Was God There?
In 1943 George Hurley wrote a poetic description of the physical, mental, and spiritual hardships of shipboard life in the Arctic. There are seventy-eight verses in this work, and several touch on the issue of God’s presence in this remote corner of the world.
Rosary beads are my frozen tears / Will they thaw in future years?
Valor so common not recorded in history / Ships just vanish, a Russian mystery.
Dear friend, Jesus, to You I call / Help your lambs before we fall
I can’t promise I’ll be good tomorrow / But the Bible says you watch the sparrow.
No one is talking, I hear no voices / Am I spared? Has God made his choices?
Why did he leave me, I’ll never know / But it looks to me like the end of the show.
Drink a toast to the bastardly sons / Don’t mention the battle we surely won
God took a vacation, left us alone / Out in the ocean, so white with foam.
Oh we cursed you, old ship, you were so slow / But you took us there, where no one would go
Brought us back to the American shore / No one could ask for anything more.115
It’s ironic and very human that the seaman would credit his ship for a safe return home, but accuse God of abandoning him.

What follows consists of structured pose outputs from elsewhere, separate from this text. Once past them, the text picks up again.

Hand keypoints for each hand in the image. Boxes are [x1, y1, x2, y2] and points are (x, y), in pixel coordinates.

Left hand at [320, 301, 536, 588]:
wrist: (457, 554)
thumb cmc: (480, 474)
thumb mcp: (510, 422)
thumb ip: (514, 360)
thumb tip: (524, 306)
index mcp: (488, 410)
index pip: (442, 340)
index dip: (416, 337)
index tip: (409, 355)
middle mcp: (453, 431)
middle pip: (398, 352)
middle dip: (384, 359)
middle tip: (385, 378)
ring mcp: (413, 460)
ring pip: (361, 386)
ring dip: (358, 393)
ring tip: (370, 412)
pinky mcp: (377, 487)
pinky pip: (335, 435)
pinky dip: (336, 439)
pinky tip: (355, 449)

As an unbeliever, I have done the same thing in times of stress. I wondered where God was, even while marveling at the selflessness of young Marines helping each other. Since becoming a Christian I have asked God to forgive this lack of faith and appreciation. One solid pillar of my faith is that God did indeed protect me many times in the past. I try to make amends for my blindness every day by thanking him for watching over me then and now.
Remember the wonders he has done, his miracles, and the judgments he pronounced.